Eski hanımlar beylerini bir kilo meyve için bile defalarca metheder, teşekkür mahiyetinde duâ ederdi: «Aman ne kadar da suluymuş, pek de tatlıymış. Kesene bereket, Allah çok versin. Allah seni başımızdan eksik etmesin…»
Böylece mutluluklar paylaşılır ve katmerlenirdi.
Hayatı katı bir kalple, duygusuz bir nefsâniyetle yaşayanlar belki de bunu anlamazlar. Ne de olsa çağımız, maddiyatçı bir çağdır. Meselâ günümüzde alışverişlerin çoğunu, market raflarından envâi çeşit mal arasından istediğimiz malları seçip, sepete doldurup, kasiyerin önünden «dıt, dııt» sesleri eşliğinde hesaplattırıp, ödeyip geçmekle yapıyoruz.

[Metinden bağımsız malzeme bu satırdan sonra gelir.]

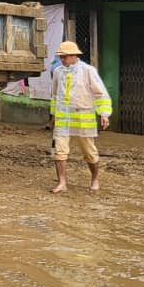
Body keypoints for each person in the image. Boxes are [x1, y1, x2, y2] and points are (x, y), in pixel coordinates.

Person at [49, 40, 112, 193]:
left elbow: (100, 93)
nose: (63, 60)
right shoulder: (58, 72)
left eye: (65, 57)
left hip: (83, 118)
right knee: (59, 151)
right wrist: (53, 116)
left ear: (74, 56)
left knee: (89, 152)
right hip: (63, 119)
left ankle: (95, 178)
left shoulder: (88, 70)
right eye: (61, 57)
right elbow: (55, 95)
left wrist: (104, 114)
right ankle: (62, 183)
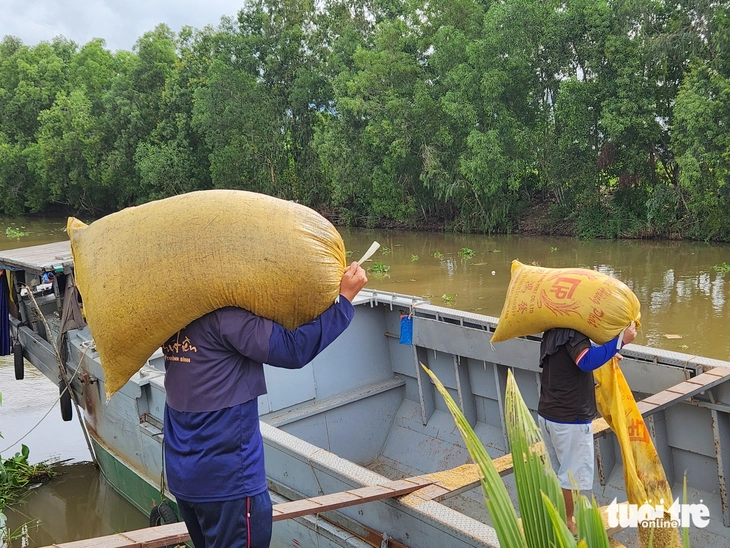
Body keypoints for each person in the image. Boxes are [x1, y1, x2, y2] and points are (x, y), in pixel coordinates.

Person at [161, 261, 368, 548]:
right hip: (229, 483)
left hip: (185, 479)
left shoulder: (171, 319)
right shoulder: (227, 319)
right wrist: (343, 301)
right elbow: (294, 350)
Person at [537, 321, 637, 534]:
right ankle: (570, 525)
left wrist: (608, 353)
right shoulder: (574, 334)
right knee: (574, 478)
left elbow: (572, 361)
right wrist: (620, 341)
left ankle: (559, 520)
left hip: (548, 415)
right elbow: (585, 361)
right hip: (569, 420)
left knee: (560, 472)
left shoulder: (553, 331)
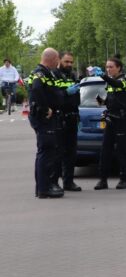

Sonra evlerimizde dolaplara yerleştiriyor, otomatikleşmiş hareketlerle yiyor, içiyor kullanıyor geçiyoruz. Bazen nimetin çokluğundan usanıyor;
«Aman, bu eşyalar dolapta ne kadar çok yer işgal ediyor.» diye kaldırıp atıyoruz.
Unuttuğumuz kıymetleri yeniden hatırlamamız için hayatımıza hamdin, şükrün ve duânın o latif tesirini katmaya çok ihtiyacımız var.